About the Team
We are Delicephalonlar, a three-member interdisciplinary team working at the intersection of AI, risk analysis, chemical dispersion modelling, and health impact assessment. Our team brings together students from medicine, computer engineering, graphic design, and chemical engineering.
Our team name was a deliberate choice. “Cephalon” refers to the hemisphere of the brain, while “deli” is the Turkish word for “crazy.” For us, it represents bold and unconventional thinking. We chose the name Delicephalonlar because we unite medicine, chemical engineering, and computer engineering within a single integrated way of thinking. It reflects a mindset that is ambitious, methodical, and grounded in calculation.
• Lorin Türe – Risk Modelling & Impact Analysis
Medical student at Ağrı İbrahim Çeçen University Faculty of Medicine
• Oğuzhan Paksoy – AI & System Architecture
Student in Computer Engineering and Graphic Design at Tarsus University
• Gökçe Kömürcüoğlu – System Modelling & Optimisation
Chemical Engineering student and undergraduate researcher at Eskişehir Osmangazi University
Motivation to participate
We first heard about the AI4Purpose Hackathon through LinkedIn. What attracted us most was the opportunity to test our ability to define a real-world crisis problem and build a fast, meaningful solution under pressure.
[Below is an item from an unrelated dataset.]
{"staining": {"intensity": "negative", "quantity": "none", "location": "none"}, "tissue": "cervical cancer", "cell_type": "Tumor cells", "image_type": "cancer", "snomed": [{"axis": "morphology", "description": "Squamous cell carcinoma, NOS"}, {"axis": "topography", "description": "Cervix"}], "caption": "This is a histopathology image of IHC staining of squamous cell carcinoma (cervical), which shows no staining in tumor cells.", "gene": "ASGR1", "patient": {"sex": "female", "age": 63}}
The topic was important to us because emergency situations require rapid, data-driven, and reliable decision support. We see AI not as a replacement for human judgment, but as a tool that can help decision-makers respond faster and more effectively when time and uncertainty matter most.
Our AI Solution: NOXAi
During the hackathon, we developed NOXAi, a modular decision-support system for analyzing Natech risks—technological disasters triggered by natural hazards such as earthquakes.
Our solution focuses on the risk of post-earthquake chemical releases, especially in industrial areas. It is designed for decision-makers, emergency planners, and disaster response institutions that need transparent and structured risk analysis.
NOXAi combines:
• seismic damage probability
• chemical hazard coefficients
• meteorological dispersion factors
• population exposure data
to produce a risk score, confidence interval, and map-based risk zones.
AI contributes by helping optimize parameters and support scenario analysis under uncertainty. What makes the solution impactful is that it does not aim to automate decisions, but to provide calculable, transparent, and explainable risk outputs for crisis response.
Future Development
Our next step is to further validate and improve NOXAi through pilot applications in industrial regions, starting ideally with a high-risk urban area such as Istanbul. If successful, we believe the model could scale from pilot zone to city level, then national and international use.
In real-world terms, the system could support:
• industrial risk mapping
• emergency preparedness planning
• critical infrastructure protection
• integration with disaster coordination systems
To move forward, support in data access, institutional collaboration, mentorship, and pilot testing opportunities would be extremely valuable. Collaboration with public institutions, industrial stakeholders, and projects like MEDAIGENCY could help us test the model in operational settings and turn the prototype into a validated field-ready system.
We would like to warmly thank Mr. Ayman Rahmeh, MEDAIGENCY Communications Manager at the American University of Beirut, for facilitating this series of interviews.